Classical Amdahl's Law conceptualized the limit of speedup for an era of fixed serial-parallel decomposition and homogeneous replication. Modern heterogeneous systems need a different conceptual framework: constrained resources must be allocated across heterogeneous hardware while workloads themselves change, with some stages becoming effectively bounded and others continuing to absorb additional effective compute. This paper reformulates Amdahl's Law around that shift. We replace processor count with an allocation variable, replace the classical parallel fraction with a value-scalable fraction, and model specialization by a relative efficiency ratio between dedicated and programmable compute. The resulting objective yields a finite collapse threshold. For a specialized efficiency ratio R, there is a critical scalable fraction S_c = 1 - 1/R beyond which the optimal allocation to specialization becomes zero. Equivalently, for a given scalable fraction S, the minimum efficiency ratio required to justify specialization is R_c = 1/(1-S). Thus, as value-scalable workload grows, over-customization faces a rising bar. The point is not that one hardware class simply defeats another, but that architecture must preserve a sufficiently programmable substrate against a moving frontier of work whose marginal gains keep scaling.

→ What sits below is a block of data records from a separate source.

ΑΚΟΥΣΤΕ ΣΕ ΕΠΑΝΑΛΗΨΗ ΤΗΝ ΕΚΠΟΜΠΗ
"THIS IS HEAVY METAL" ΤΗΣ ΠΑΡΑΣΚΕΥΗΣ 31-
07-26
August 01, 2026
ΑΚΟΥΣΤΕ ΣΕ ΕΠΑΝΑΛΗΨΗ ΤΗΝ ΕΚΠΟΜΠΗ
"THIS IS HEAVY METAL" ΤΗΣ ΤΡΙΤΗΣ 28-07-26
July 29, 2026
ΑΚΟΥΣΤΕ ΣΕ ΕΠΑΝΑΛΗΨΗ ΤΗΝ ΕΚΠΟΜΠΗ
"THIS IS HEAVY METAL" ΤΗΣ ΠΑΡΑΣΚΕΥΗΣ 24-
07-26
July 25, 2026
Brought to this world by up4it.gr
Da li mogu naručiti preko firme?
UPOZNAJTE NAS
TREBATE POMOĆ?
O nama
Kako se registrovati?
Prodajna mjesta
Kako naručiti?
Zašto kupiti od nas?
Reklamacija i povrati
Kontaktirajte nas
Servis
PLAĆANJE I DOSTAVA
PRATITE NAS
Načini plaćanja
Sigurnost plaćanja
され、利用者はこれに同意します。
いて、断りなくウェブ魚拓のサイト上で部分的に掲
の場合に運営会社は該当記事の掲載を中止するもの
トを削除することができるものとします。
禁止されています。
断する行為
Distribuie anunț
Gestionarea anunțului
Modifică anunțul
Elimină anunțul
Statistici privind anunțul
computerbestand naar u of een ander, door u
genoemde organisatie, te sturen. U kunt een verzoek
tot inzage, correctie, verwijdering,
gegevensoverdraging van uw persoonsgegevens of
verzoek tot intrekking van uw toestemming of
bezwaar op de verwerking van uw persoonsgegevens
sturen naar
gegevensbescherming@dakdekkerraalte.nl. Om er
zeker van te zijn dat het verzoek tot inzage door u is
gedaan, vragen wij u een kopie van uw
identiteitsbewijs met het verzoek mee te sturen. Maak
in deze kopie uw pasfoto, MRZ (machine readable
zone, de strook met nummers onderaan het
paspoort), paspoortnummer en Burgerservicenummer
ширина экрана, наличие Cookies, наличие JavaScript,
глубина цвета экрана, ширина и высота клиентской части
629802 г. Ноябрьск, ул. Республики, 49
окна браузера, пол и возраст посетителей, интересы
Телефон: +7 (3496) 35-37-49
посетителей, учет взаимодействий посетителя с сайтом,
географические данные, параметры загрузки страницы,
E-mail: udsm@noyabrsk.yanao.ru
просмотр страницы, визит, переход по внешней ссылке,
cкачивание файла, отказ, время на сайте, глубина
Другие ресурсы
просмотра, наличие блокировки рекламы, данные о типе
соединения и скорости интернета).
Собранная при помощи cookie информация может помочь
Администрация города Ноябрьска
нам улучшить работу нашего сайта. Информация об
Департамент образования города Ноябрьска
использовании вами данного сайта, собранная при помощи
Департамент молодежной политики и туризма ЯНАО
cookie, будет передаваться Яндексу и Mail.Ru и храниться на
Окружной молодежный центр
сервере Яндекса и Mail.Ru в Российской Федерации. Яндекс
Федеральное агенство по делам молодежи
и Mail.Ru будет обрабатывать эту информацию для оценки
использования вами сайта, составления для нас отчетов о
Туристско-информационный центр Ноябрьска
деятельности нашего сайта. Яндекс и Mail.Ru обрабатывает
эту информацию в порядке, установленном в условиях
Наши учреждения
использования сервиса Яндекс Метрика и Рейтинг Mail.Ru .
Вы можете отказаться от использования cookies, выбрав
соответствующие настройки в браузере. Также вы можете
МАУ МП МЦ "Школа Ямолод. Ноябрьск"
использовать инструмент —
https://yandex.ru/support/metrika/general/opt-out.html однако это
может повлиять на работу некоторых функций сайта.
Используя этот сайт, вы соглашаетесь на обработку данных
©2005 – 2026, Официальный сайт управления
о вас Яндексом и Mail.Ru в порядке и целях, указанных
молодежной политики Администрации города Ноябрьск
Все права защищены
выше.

In practice, that frontier is often sustained by software- and model-driven efficiency doublings rather than by fixed-function redesign alone. The model helps explain the migration of value-producing work toward learned late-stage computation and the shared design pressure that is making both GPUs and AI accelerators more programmable2

翻译：经典Amdahl定律概念化了固定串行-并行分解与同构复制时代的加速极限。现代异构系统需要不同的概念框架：必须将受限资源分配给异构硬件，同时工作负载本身也在变化——某些阶段变得有效受限，而其他阶段则持续吸收额外的有效计算资源。本文围绕这一转变重新构建了Amdahl定律。我们用分配变量取代处理器数量，用价值可缩放分数取代经典并行分数，并通过专用计算与可编程计算之间的相对效率比来建模专业化特性。由此得到的目标函数产生了一个有限崩溃阈值。对于专用效率比R，存在临界可缩放分数S_c = 1 - 1/R，超过该值时专业化最优分配为零。等价地，对于给定可缩放分数S，证明专业化合理所需的最小效率比为R_c = 1/(1-S)。这表明，随着价值可缩放工作负载增长，过度定制面临着日益提高的准入门槛。关键之处不在于某类硬件简单地击败另一类，而在于架构必须针对不断移动的工作前沿保留足够可编程的计算基底，其边际收益仍在持续扩展。实践中，这一前沿通常由软件和模型驱动的效率加倍所维持，而非单纯依赖固定功能重新设计。该模型有助于解释高价值工作向学习型后期计算迁移的现象，以及GPU和AI加速器均在提升可编程性的共同设计压力。